The UK Government has been urged to hold firm on its commitment to boosting the minimum wage over the course of this parliament, in order to give low paid workers a much needed pay rise. But the government must also take wider measures to boost job quality and tackle poverty, and provide additional support for employers to adapt to higher minimum wage.
New research published today by the Carnegie UK Trust and the Learning and Work Institute argues that despite the pandemic and the recession it has triggered, the ambitious minimum wage targets of the next four years are both deliverable and vital for low paid workers.
In 2019, the Government pledged to increase the National Living Wage – the legal minimum wage for workers aged 25 and over – to two thirds of median pay by 2024, and to extend this rate to workers aged 21 and over. Polling commissioned by Learning and Work Institute and Carnegie UK Trust shows that a majority of workers (66%) and businesses (54%) support the move.
The report argues that increases in the minimum wage must be part of a wider mission to support ‘good work’ across the economy. Polling of employers as part of the research found that 22% of employers with a high proportion of workers on low pay said they may respond to a higher wage floor by using more insecure job contracts, with 17% saying they would cut back on non-pay benefits. 12% of low pay employers said they may remove supervisory or managerial roles in response to a higher minimum wage, risking more ‘bunching’ of workers at or near the wage floor and making progression more challenging. The report calls for the increase to the minimum wage to be part of a wider strategy for good work, including promoting sectoral collective agreements in low pay sectors, in order to agree common standards beyond the minimum wage.
While recent increases in the minimum wage have been successful in reducing the number of people on low pay, the number of people in in-work poverty has continued to rise. This is in part because increases in the wage floor have been accompanied by cuts to in-work benefits for those on low incomes and with high living costs, which have pushed more working people into poverty. Any increases in the wage floor need to be accompanied by better support through the social security system, including through retaining the £20 uplift in Universal Credit which is due to end in April.
The report considers support needed to help employers who are hard hit by the coronavirus pandemic to adapt to the new wage floor. It calls for a temporary re-balancing of employer national insurance contributions (NICs) as a transitional measure to support employers to adapt and minimise any risks to employment of a higher minimum wage. Through both increasing the threshold at which employers start to pay NICs, and increasing the rate at which NICs are paid, government could reduce the tax burden on employers who are impacted by the increase, supporting them to adjust to higher wage costs, whilst protecting overall revenue for the Treasury.
Douglas White, Head of Advocacy at Carnegie UK Trust, said:
“Good work has a vital role to play in supporting wellbeing – and decent pay is of fundamental importance.
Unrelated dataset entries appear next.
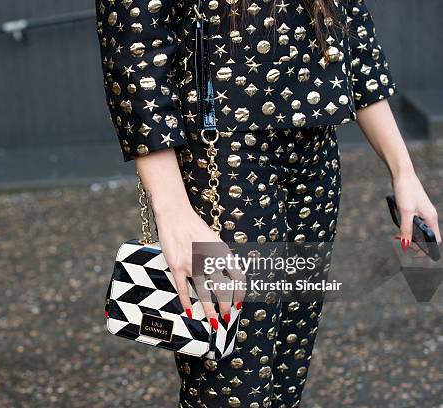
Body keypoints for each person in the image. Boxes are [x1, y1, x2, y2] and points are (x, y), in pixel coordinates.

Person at [95, 0, 441, 406]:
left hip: (315, 154)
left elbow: (351, 30)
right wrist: (171, 208)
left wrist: (404, 170)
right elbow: (135, 46)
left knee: (286, 375)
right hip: (222, 163)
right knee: (231, 384)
Many low pay workers have been on the frontline during the pandemic and we were pleased that November’s spending review confirmed a rise in the minimum wage.
Our report sets out a path towards future sustainable minimum wage increases – providing support for employers as they recover from the pandemic and ensuring that workers receive the pay rise that they deserve and need. We also urge government to be ambitious in driving forward other crucial aspects of their good work agenda, including supporting workers to train and re-skill and making progress to build back a resilient labour market from the pandemic”.
Joe Dromey, deputy director of research and development at Learning and Work Institute and author of the report, said;
“Government can still achieve its commitment to boosting the minimum wage, but this will be trickier after the pandemic. A temporary rebalancing of employer national insurance contributions would help businesses to adapt to a higher wage floor, minimising any potential job losses.”
“While increasing the minimum wage would deliver a much-deserved pay rise to millions of low-paid workers, this alone will not tackle the scourge of in-work poverty. Government must ensure sufficient support through the social security system, starting by retaining the £20 increase in Universal Credit.”
For more information, contact Roisin Sheehy, senior external affairs officer at Learning and Work Institute ([email protected], 07909 900 164).
- Learning and Work Institute is a policy, research and development organisation dedicated to lifelong learning, full employment and inclusion.
- Carnegie UK Trust is a charitable trust which seeks to improve the lives and wellbeing of people throughout the UK, particularly those who are disadvantaged.
- Employers with a high proportion of low paid workers refers to those employers with 25% or more of workers earning below £10.50/hour. This was equivalent to 2/3 of median hourly pay, equivalent to the amount given by Government as their target for the National Living Wage by 2024.